Ross Homan

No. 57
- Position: Linebacker

Personal information
- Born: March 5, 1987 (age 39) Coldwater, Ohio, U.S.
- Listed height: 6 ft 1 in (1.85 m)
- Listed weight: 240 lb (109 kg)

Career information
- High school: Coldwater (OH)
- College: Ohio State
- NFL draft: 2011: 6th round, 200th overall pick

Career history
- Minnesota Vikings (2011)*; Tampa Bay Buccaneers (2011)*;
- * Offseason or practice squad member only

Awards and highlights
- First-team All-Big Ten (2010); Second-team All-Big Ten (2009);
- Stats at Pro Football Reference

= Ross Homan =

American football player (born 1987)

Ross Homan (born March 5, 1987) is an American former professional football linebacker. After playing college football for Ohio State, he was selected by the Minnesota Vikings in the sixth round of the 2011 NFL draft. He was also a member of the Tampa Bay Buccaneers.

==Early life==
Homan played high school football at his hometown Coldwater High School, where he recorded more than 300 solo tackles and 182 assists, including 25 tackles for lost yardage. He also was Ohio's 2005 Division IV Player of the Year and led Coldwater to the 2005 Ohio Division IV State Championship. In his career at Coldwater, he also played running back where he recorded 2,418 yards and 40 touchdowns on 382 carries and caught 43 passes for 737 yards and nine touchdowns.

==College career==
During his college career, he had a major impact on the defense of the Ohio State Buckeyes. He recorded 253 tackles, two forced fumble, and seven interceptions. Asked by recruiters why he had "only" 120 tackles his senior year he admitted he had played with a broken collarbone.

==Professional career==
Homan was selected with the 200th overall pick in the sixth round of the 2011 NFL draft by the Minnesota Vikings. He was released by the Vikings on September 3 during final roster cuts.

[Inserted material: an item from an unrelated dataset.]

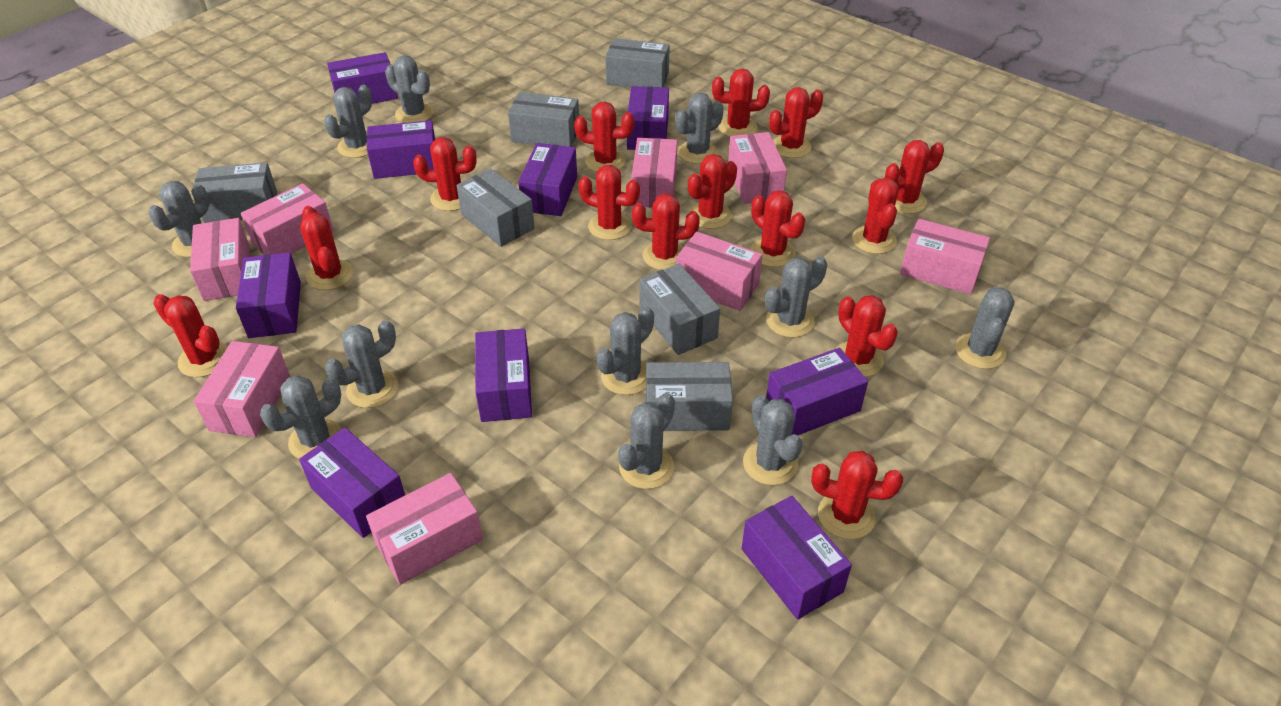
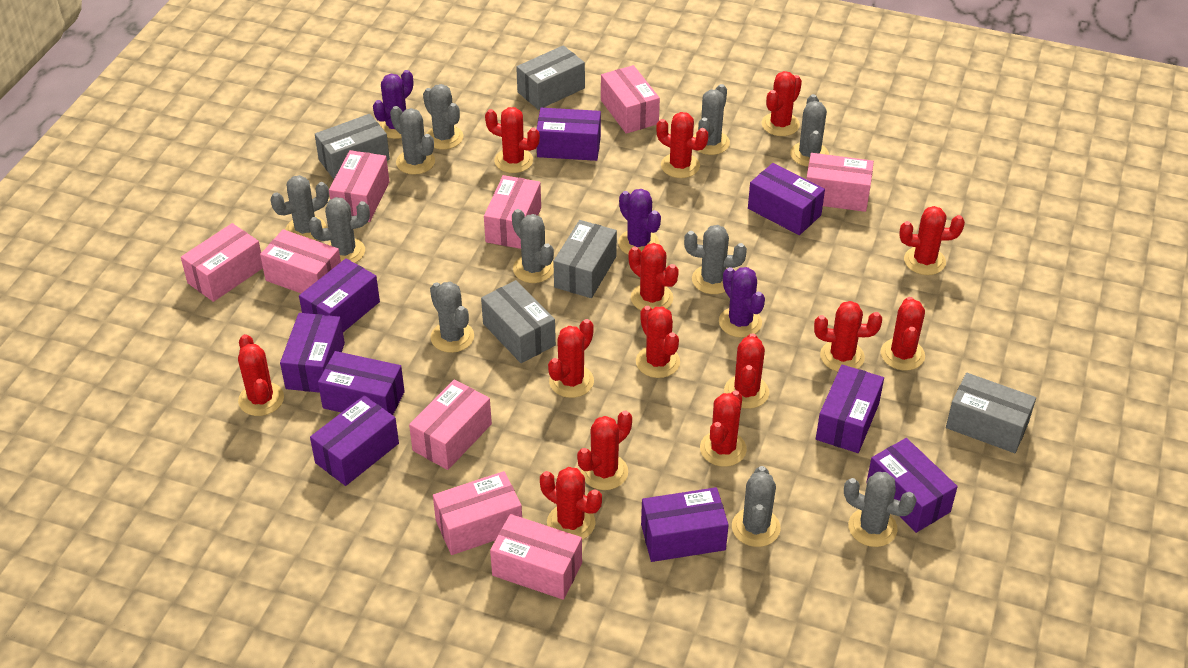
grey box: 6 -> 5
pink box: 8 -> 9
purple cactus: 0 -> 3

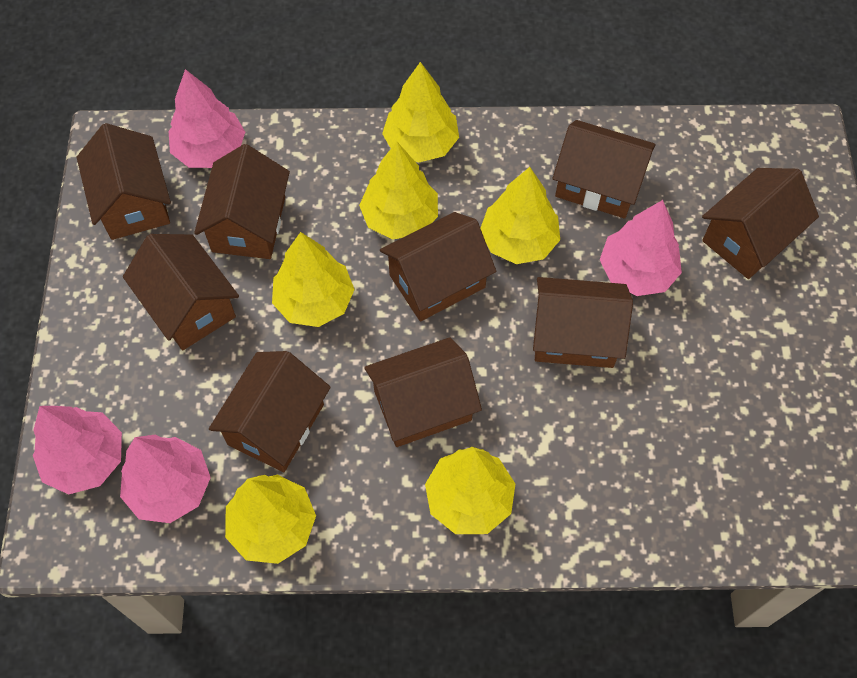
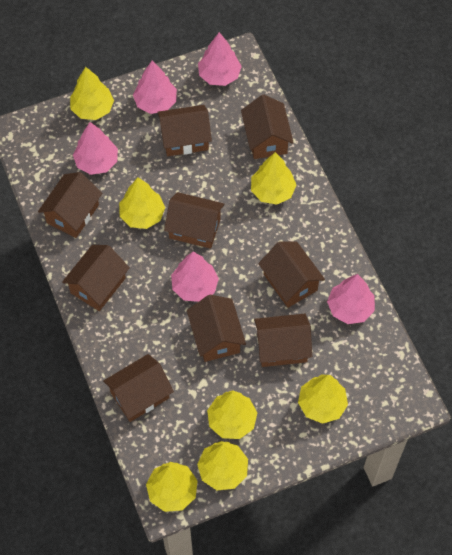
pink tree: 4 -> 5
yellow tree: 6 -> 7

On September 14, 2011, he was signed to the practice squad of the Tampa Bay Buccaneers. He was released on September 18. He subsequently retired due to concussions suffered during his career.

==Personal life==
He is the son of David and Alice Homan of Coldwater, Ohio. He is the middle of two brothers. Adam played fullback for the Ohio State Buckeyes. He also is the cousin of former Buckeyes Bobby and Tommy Hoying. Ross graduated from Ohio State in the spring of 2011 with a marketing degree and currently resides in Lexington, Kentucky working in medical sales.